He did not know. The not knowing was its own kind of torment.

The thought sat heavy in his chest, a stone where his heart should be. Another wife. Another bed. Another woman's hand in his while the maesters sharpened their knives and the midwives whispered prayers to gods who did not listen. He had held Aemma's hand while the life bled out of her. He had felt her fingers go slack, had watched the light leave her eyes, had kissed her forehead while it was still warm because he could not bear to let her go.

Could I do that again?

To another woman. To any woman. For the sake of a dream that might mean nothing at all.

He thought of Alicent.

Sweet Alicent, like summer and prayer both at once. She had come to him in the depths of his grief, night after night, when the weight of the realm pressed down and he could scarcely breathe beneath it. She had read to him while he worked on his models of Old Valyria—soft words from the Seven-Pointed Star, from histories and poems and sometimes just from her own heart. She had sat with him in the quiet hours when sleep would not come, her voice a balm on wounds that would not heal.

She was his daughter's friend. They had grown up together, shared their lessons and their secrets and their laughter. Rhaenyra loved her. Trusted her. And Alicent would never harm his daughter—he was certain of that, as certain as he was of anything in this world of shadows and doubt.
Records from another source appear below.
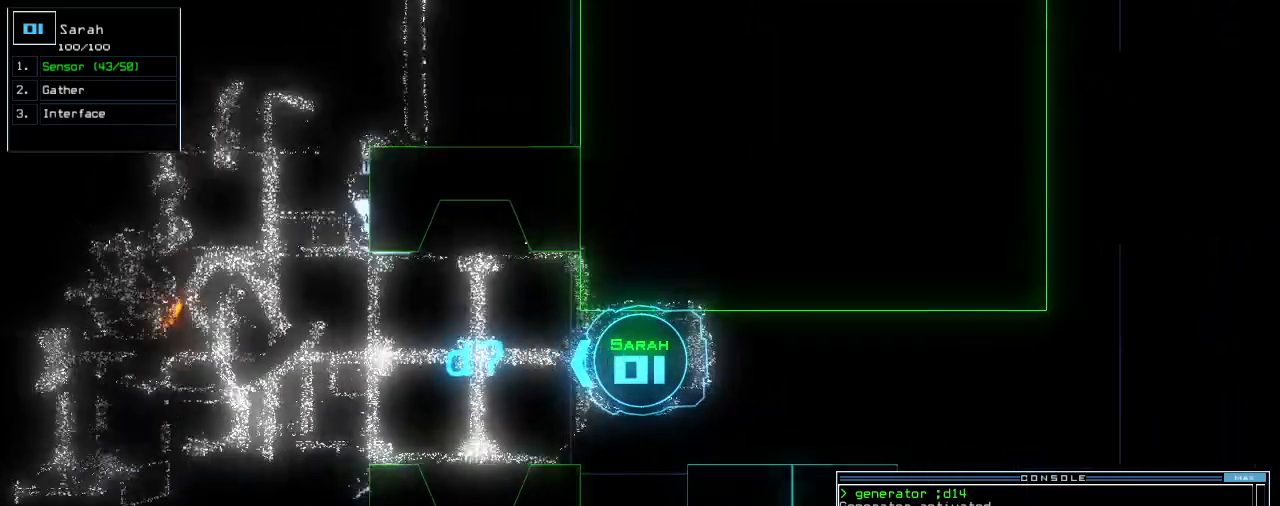
{"keys": [], "events": [[140, "return", "down"], [200, "space", "down"], [240, "return", "up"], [260, "down", "up"], [320, "space", "up"]]}
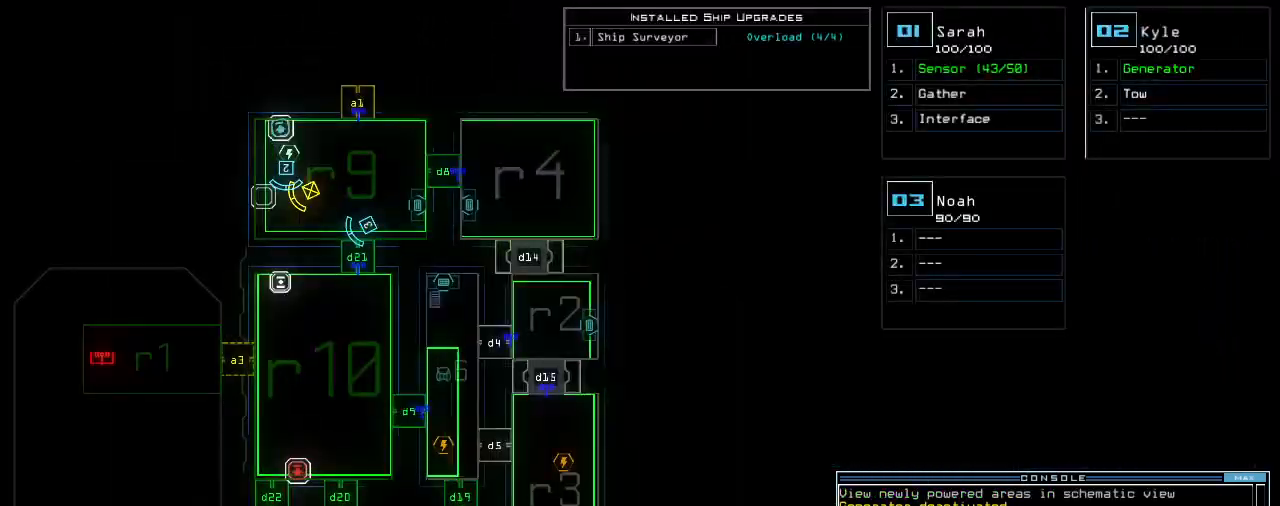
{"keys": [], "events": []}
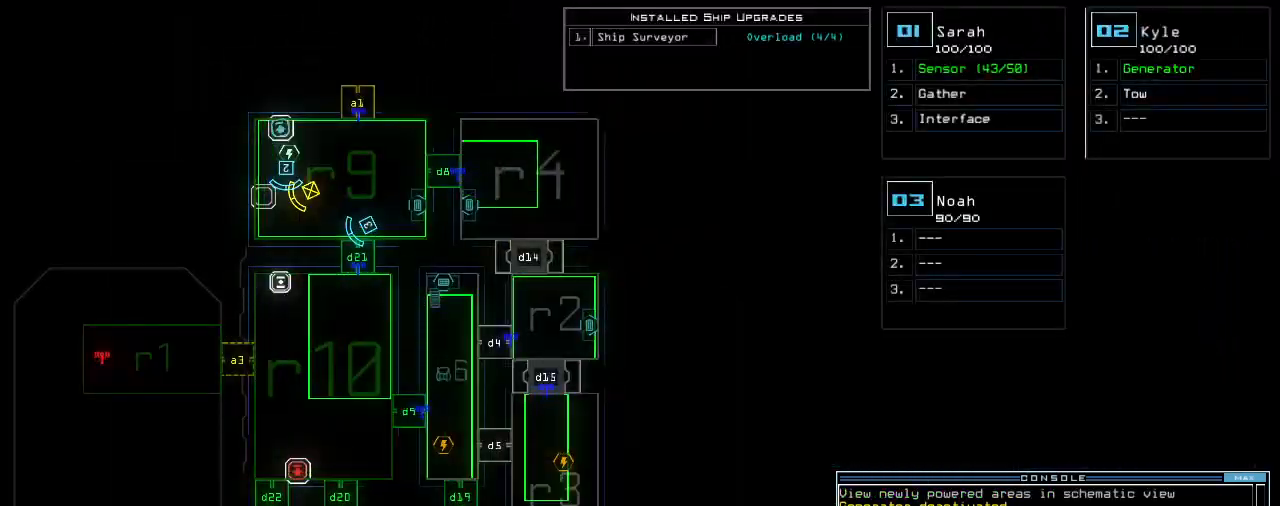
{"keys": [], "events": []}
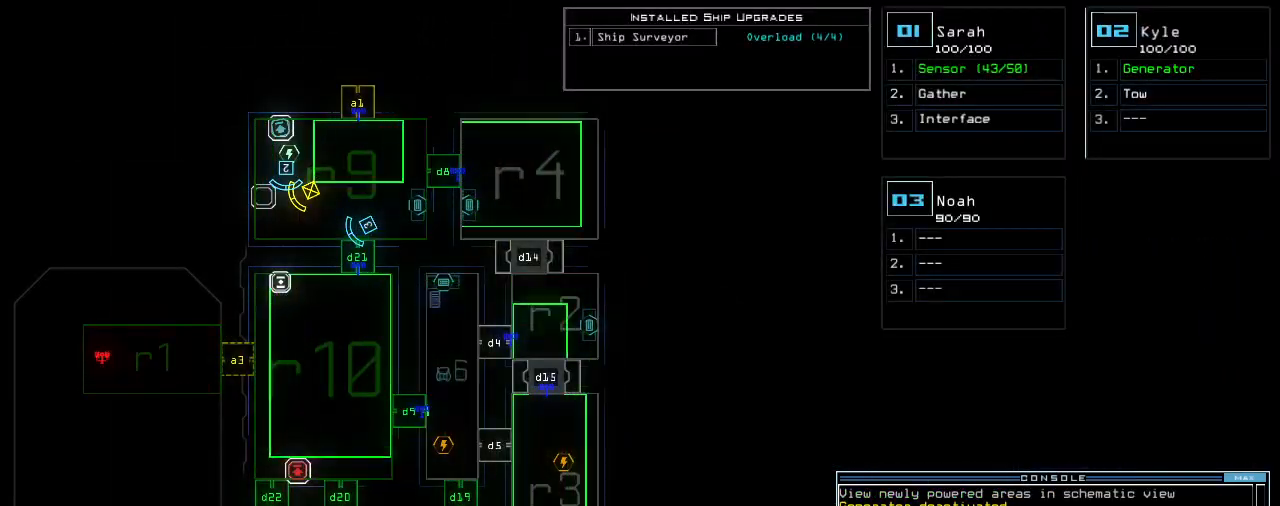
{"keys": [], "events": []}
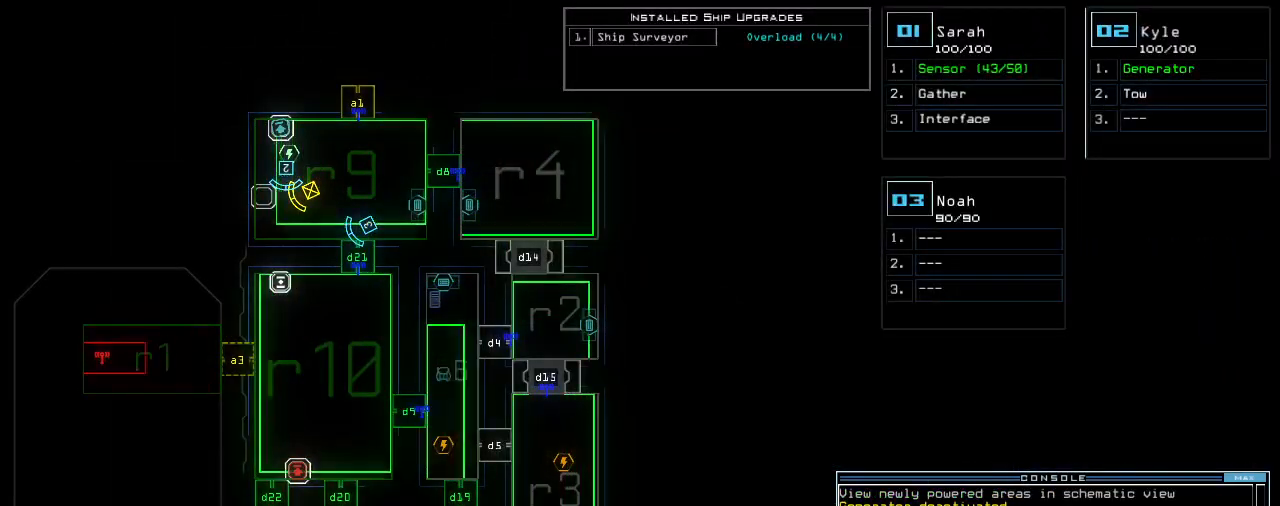
{"keys": [], "events": []}
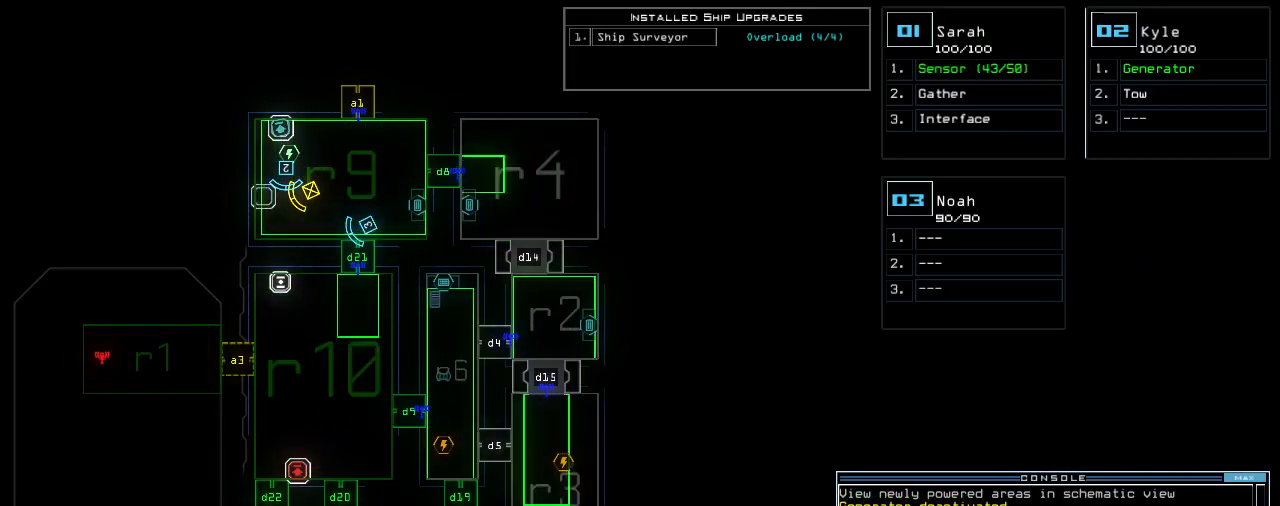
{"keys": ["1"], "events": [[140, "f", "down"], [220, "f", "up"], [220, "space", "down"], [300, "r", "down"], [340, "space", "up"], [400, "r", "up"], [500, "1", "down"]]}
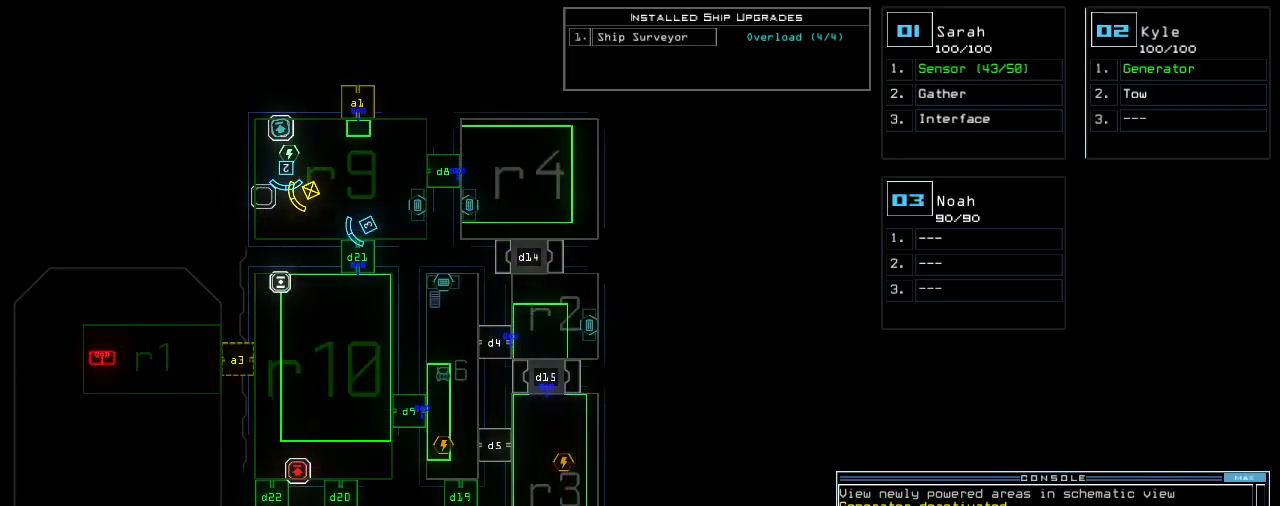
{"keys": [], "events": [[60, "1", "up"], [140, "1", "down"], [200, "space", "down"], [220, "1", "up"], [300, "r", "down"], [320, "space", "up"], [400, "r", "up"]]}
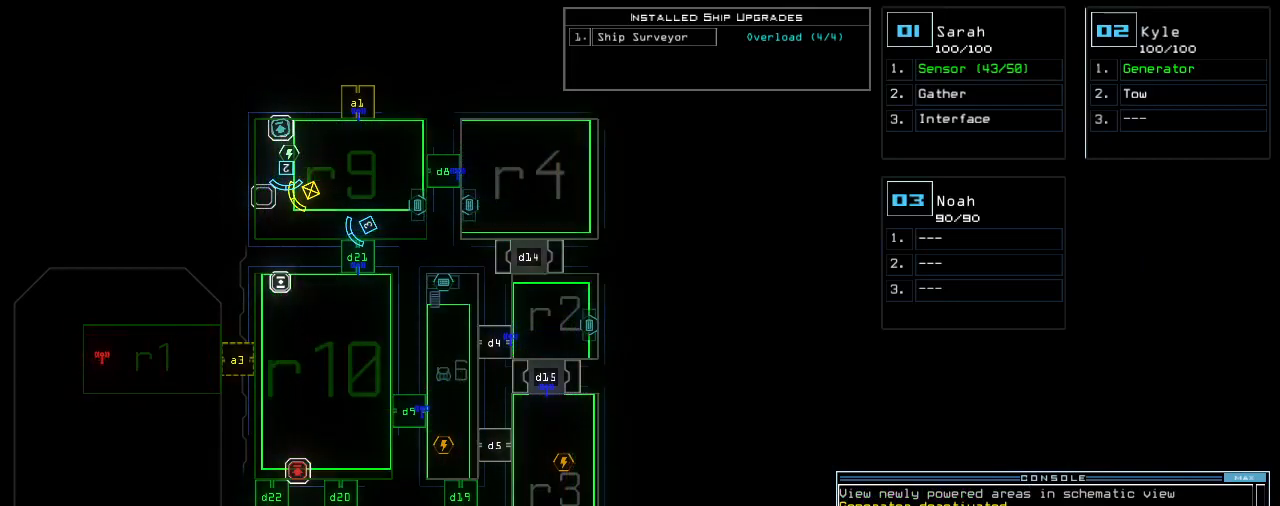
{"keys": [], "events": [[240, "8", "down"], [320, "8", "up"], [400, "return", "down"], [480, "return", "up"]]}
If he must marry again... if the prophecy demanded a son...

Alicent would stand with Rhaenyra. She would protect her, guide her, love her as a sister even if she became something more. She would not scheme or plot or whisper poison in the dark. She was good. Truly good, in a way that few in the Red Keep could claim.

The thought brought some small measure of comfort. Small, but real.

If it must be done, he told himself, it could be done with her. 

But still the question lingered, unanswered, unanswerable: Could I do that? Could I watch another woman die?

He did not know.

Lord Dandarian was watching him. He saw something in the king's face, some struggle written there in firelight and shadow, and he had the grace to look away.

"Very well," he said at last. "Tomorrow, if Your Grace wishes. I know where she sits. I will take you there myself."

Viserys nodded. 


The city stank.

Viserys had known it would. He had grown up in the Red Keep, had ridden through the streets a hundred times in procession, had breathed the air of King's Landing on a thousand summer days. He knew the smell of it—the reek of the Street of Steel's forges, the cloying sweetness of the Street of Silk, the rank odor of Flea Bottom that seeped into every corner of the city like water rising through a hull. He knew it, but he had never grown accustomed to it.

Now, as Lord Dandarian's wheelhouse lurched and rattled through streets that grew narrower and darker with every turn, the stench pressed against the windows like a living thing. Even in the most respectable streets—if any street in this part of the city could be called respectable—it found its way through every crack and seam. Viserys pressed a perfumed silk handkerchief to his nose and mouth, breathing shallowly through the lavender and rosewater, fighting the urge to gag.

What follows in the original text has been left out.